Imaging of the photonic analogue of a sonic boom

Nothing can move faster than light. Light travels through a vacuum at a speed of just under 300,000 km/sec. So the idea that one might be able to photograph light quanta in motion sounds next to impossible. But physicists have been doing so now for more than two decades, with the help of techniques for generating ultrashort flashes of light.

In order to “freeze” photons in motion, one needs to build a camera with an extremely short exposure times. Specifically, “the exposure time must be on the order of picoseconds,” as first author Jinyang Liang of Washington University in St. Louis explains. One picosecond is equivalent to one millionth of a millionth of a second.

Liang and his colleagues have now succeeded in perfecting such an instrument. Their system can record events at a rate of 100 billion frames per second, and the videos they have made with it reveal a phenomenon that has eluded detection until now: The researchers have, for the first time, photographed -- in real time -- the “photonic Mach cone”, i.e. the shock wave generated by the interaction between the advancing front of a light pulse and the medium through which it is moving. The findings appear in the journal “Science Advances” (2017; doi: 10.1126/sciadv.1601814).

Mach cones are generated when an object is travelling through a medium faster than the speed of propagation of the waves that it generates. A simple example is the bow wave produced by a speedboat travelling faster than the oncoming water waves. Similarly, when an aircraft exceeds the speed of sound, the pressure waves it creates become restricted to a cone-shaped region extending backward from the nose.

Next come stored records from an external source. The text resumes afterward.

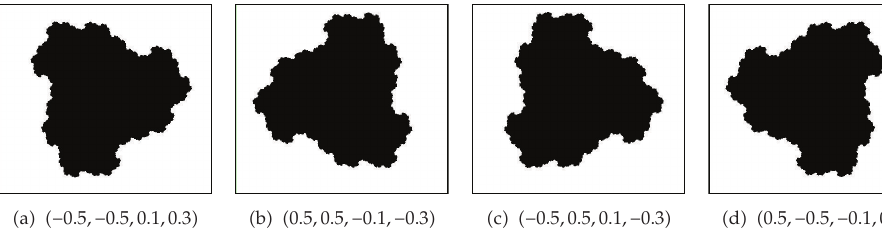
Figure 7: The generalized J sets perturbed by additive noise when α (cid:6) 3.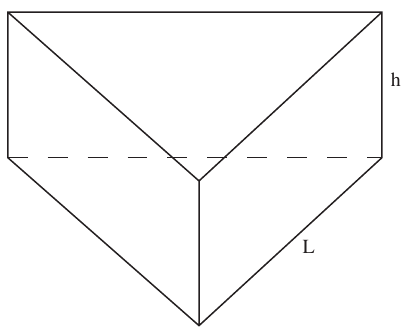
Figure 2. Prism with an equilateral triangle base used to simulate the grains of tungsten carbide (WC).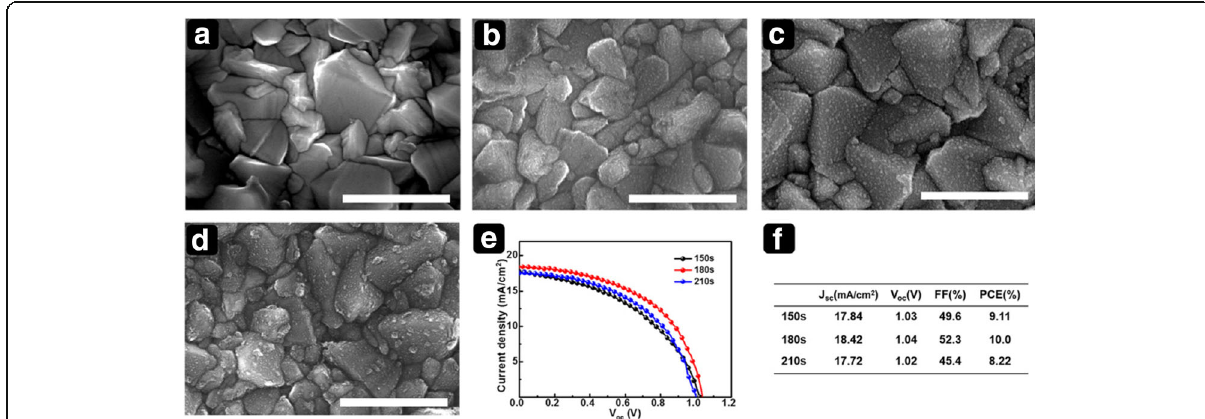
Fig. 3 Top-view SEM images of substrates for different deposition time. ( a ) Bare FTO and SnO 2 films deposited for ( b ) 150 s, ( c ) 180 s, and ( d ) 210 s. Corresponding photovoltaic performance: ( e ) J – V curves and ( f ) photovoltaic parameters of PSCs with electrodeposited SnO 2 ETL. Scale bar is 1 μ m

When the trailing front of this cone reaches the ground, the sudden change in pressure is perceived as a sonic boom.

© Jinyang Liang, Cheng Ma, Liren Zhu, Yujia Chen, Liang Gao and Lihong V. Wang, Science Advances 3, e1601814 (2017)

The video produced by the researchers at Washington University shows that the same phenomenon can be observed with a propagating pulse of light. The film was assembled from single frames taken by a newly developed “lossless-encoding compressed ultrafast camera (LLE-CUP). The camera is made up of an arrangement of lenses, mirrors and beam splitters, and it not only registers the instantaneous scattering pattern, it also spatially encodes the data prior to imaging, using complex algorithms that extract further details of the time-course of the event.

In the experiments, laser pulses were directed through a channel whose refractive index is lower than that of the material in which it is encased. Thus, when a pulse of green light, lasting 7 ps, is introduced into the channel, it propagates faster than the scattered light in the channel wall. “And at a certain point, the distribution of scattered light takes on the form of a Mach cone,” Liang explains, “and that is what we were able to photograph.“

The researchers believe that the new technology will find use in biomedical imaging, and could be used to capture the dynamics of three-dimensional structures in biological systems in living organisms.